Le concept de liberté d’expression a été énormément instrumentalisé pour dire que c’est l’obligation d’écouter tout le monde, c’est-à-dire cette espèce idée qu’il faut mettre autour de la table, si on parle de la Syrie par exemple, un pro et un anti Assad. C’est un dévoiement total de l’esprit journalistique et de la liberté d’expression. La liberté d’expression, ce n’est pas écouter toutes les paroles hostiles à la démocratie ou des paroles de ‘tout est un crime de guerre’.

Malheureusement, c’est un récit qui a fait beaucoup de mal au niveau des médias, qui doivent se regarder en face à ce niveau-là. Cela fait vingt ans qu’il y a des plateaux télé où, sous couvert de liberté d’expression, la parole pro dictature, raciste, etc., a été libérée.

Quelles sont les limites entre la pensée critique et le complotisme ?

C’est une question délicate parce qu’il n’y a pas franchement une limite claire. Et c’est en cela que le discours de la secrétaire d’Etat est une illusion. Malheureusement, le complotisme peut se répandre à des degrés divers et on peut tous être imprégné par des logiques de défiance. Chacun, chacune doit s’interroger sur ses propres postulats.

Le problème du conspirationnisme, c’est qu’il y a déjà un postulat qui est figé en amont. Par exemple, croire d’office que c’est l’Occident qui est coupable de tout dans la guerre en Ukraine. Avoir ce postulat, ce n’est pas de l’esprit critique, de la critique sociale ou de la critique politique, c’est juste du conspirationnisme, c’est juste de la propagande et de la désinformation. Mais si on est prêt à questionner nos postulats idéologiques, on va pouvoir réouvrir la possibilité d’une vraie critique.

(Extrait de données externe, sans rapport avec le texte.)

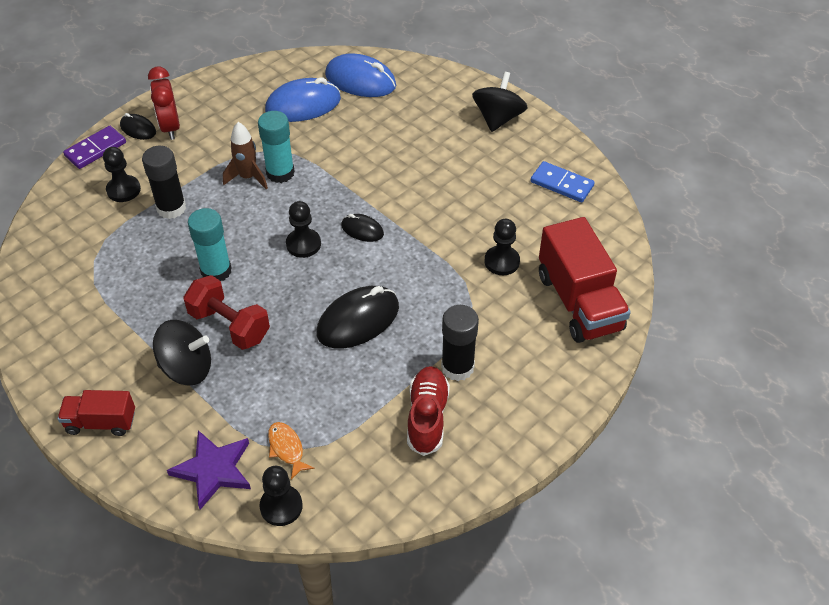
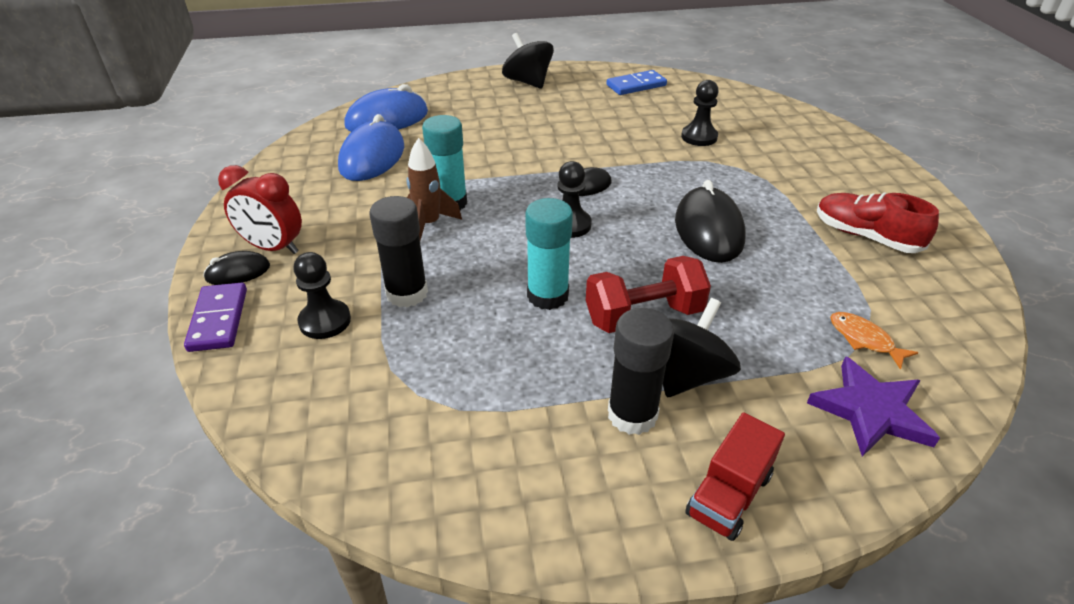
camera: 55 degrees left, 10 degrees down
black pawn [260,466,303,526] -> none
orange fish [268,422,315,480] -> orange fish turned 45 degrees clockwise [830,312,919,370]
black glue stick [441,305,479,381] -> black glue stick moved to [608,308,674,435]
red truck [539,217,631,343] -> none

Actuellement, il est dur d’amener une critique de la scène politique constructive parce qu’elle va être dévoyée, récupérée par des complotistes. Pour éviter cela, il faut que nous-même, un nous collectif, on soit très au clair sur nos postulats, nos limites, notre vision, ce que l’on défend, ce avec quoi on n’est pas d’accord. Le véritable chantier, c’est celui de la clarté, de remettre des balises politiques sur ce qui est acceptable et ce qui ne l’est pas. C’est ça qui va pouvoir réouvrir la possibilité d’une critique qui porte ses fruits.

Le complotisme est-il lié à une idéologie en particulier ?

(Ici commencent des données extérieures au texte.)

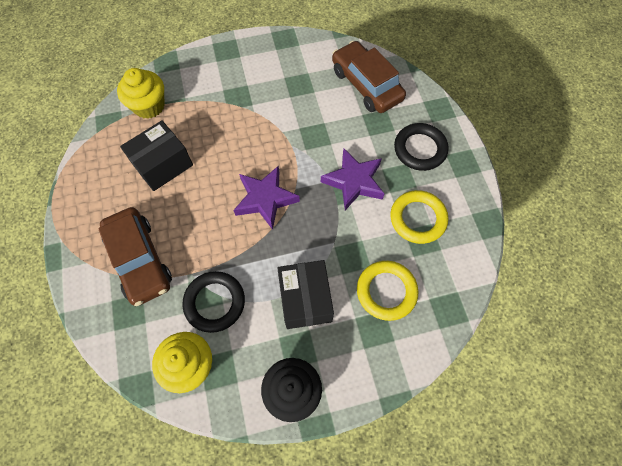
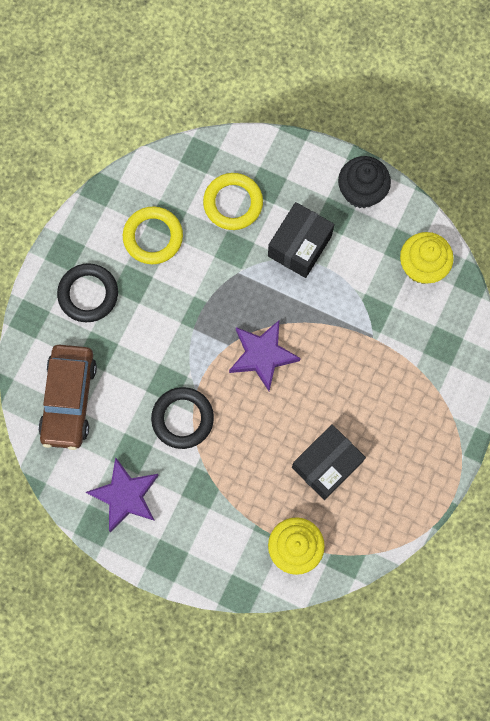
camera: 140 degrees left, 10 degrees up
brown car [98,207,172,306] -> none
black box [120,120,193,191] -> black box turned 45 degrees counterclockwise [292,424,366,500]
black ring [183,271,245,333] -> black ring moved to [151,387,214,449]
purple star [321,148,384,210] -> purple star moved to [86,457,159,532]

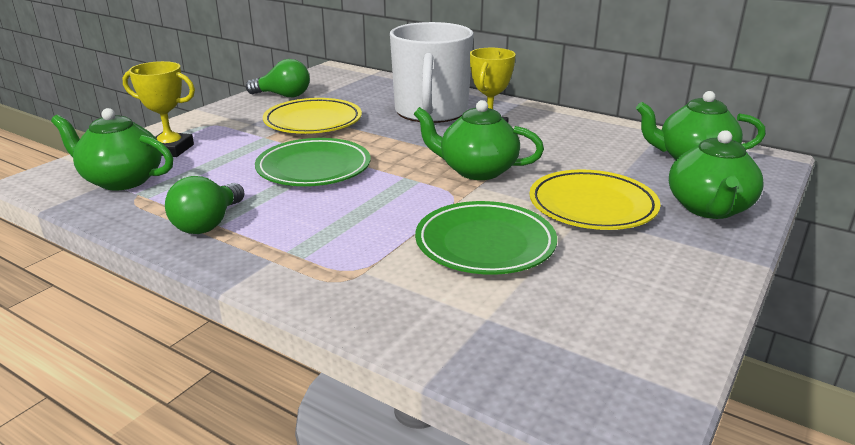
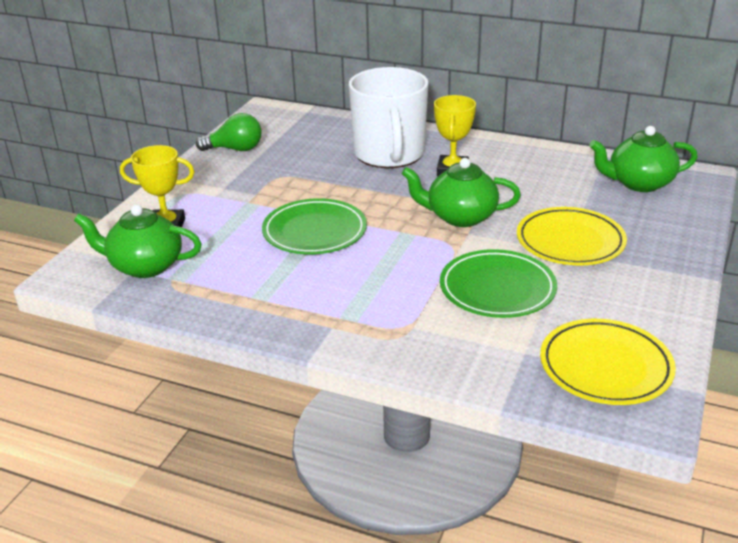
camera: 10 degrees left, 5 degrees up
green light bulb [165,176,245,234] -> none
yellow plate [263,98,362,134] -> yellow plate moved to [540,319,676,405]
green teapot [669,130,764,219] -> none

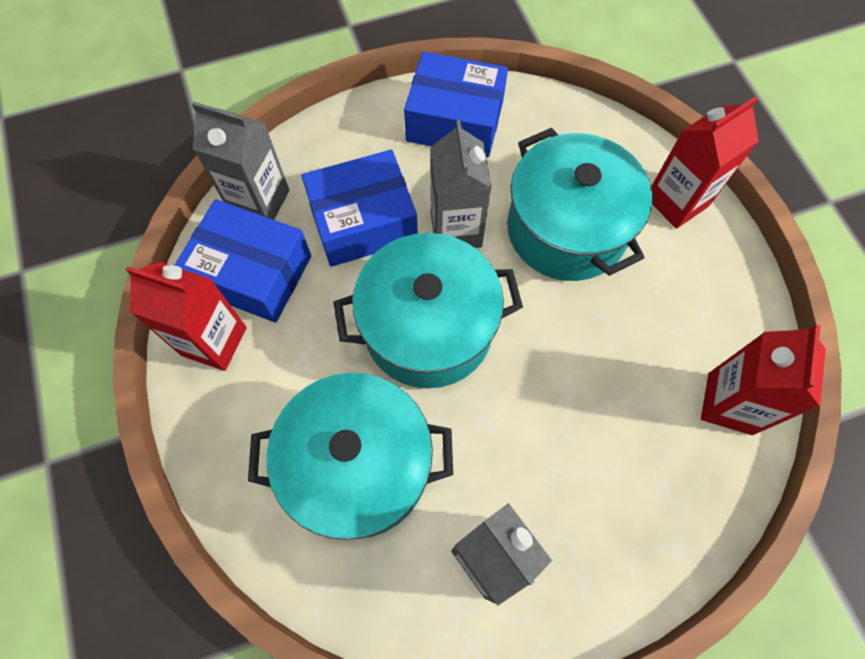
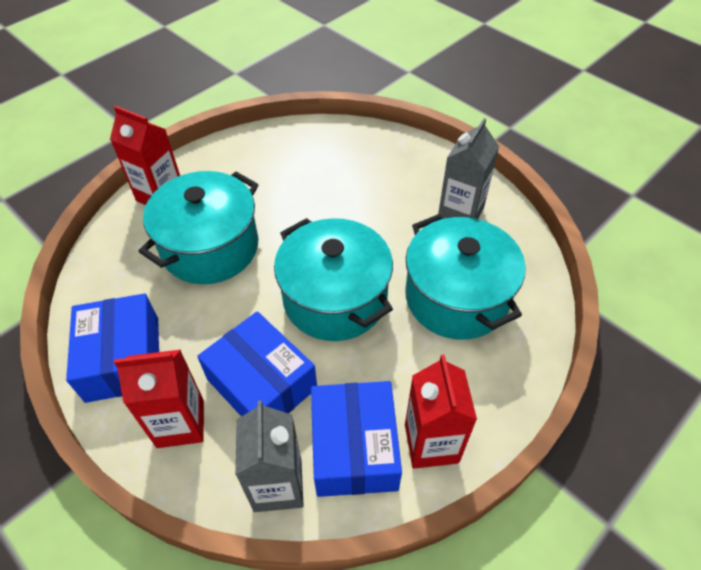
camera: 115 degrees left, 15 degrees down
grey carton [430,120,491,248] -> none
red carton [701,324,826,435] -> red carton moved to [114,350,204,448]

Oui, en ce sens que cette idéologie est réactionnaire, hostile à l’émancipation, à la démocratie, c’est clair et c’est historique. De manière plus concrète, ça veut dire qu’il y a des liens culturels avec l’extrême droite depuis toujours. Et encore maintenant, les réseaux conspirationnistes francophones sont très ancrés à l’extrême droite, aussi en lien avec la propagande des régimes autoritaires, qui sont souvent les mêmes que les réseaux d’extrême droite.

Pour les réseaux prodictatures, ceux prorusses ou proAssad, le complotisme est vraiment un fond de commerce. Dans ces mouvements, il y a aussi des mouvements de gauche. On dit souvent que le conspirationnisme c’est l’extrême droite et l’extrême gauche, je ne suis pas totalement d’accord. C’est l’extrême droite, c’est clair, c’est une partie de l’extrême gauche aussi qui est souvent plutôt prodictature.

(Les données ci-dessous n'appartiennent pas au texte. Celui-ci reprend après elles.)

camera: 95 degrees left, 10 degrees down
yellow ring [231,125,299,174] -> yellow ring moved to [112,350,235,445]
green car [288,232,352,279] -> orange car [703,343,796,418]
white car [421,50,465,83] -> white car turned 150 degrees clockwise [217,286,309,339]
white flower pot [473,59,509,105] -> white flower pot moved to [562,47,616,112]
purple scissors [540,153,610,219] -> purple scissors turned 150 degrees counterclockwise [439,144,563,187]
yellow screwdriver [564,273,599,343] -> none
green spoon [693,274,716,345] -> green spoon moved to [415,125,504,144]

Mais, à l’heure actuelle, dans le contexte de mainstraimisation, le complotisme touche l’ensemble des familles politiques. On ne peut plus dire que c’est une idéologie réservée à un petit groupe. Cette idéologie antidémocratique, qui discrédite les mouvements d’émancipation, est tout à fait mainstream dans la société. Elle est donc à combattre par tous. Ça, c’est vraiment l’angle mort formé par la dépolitisation.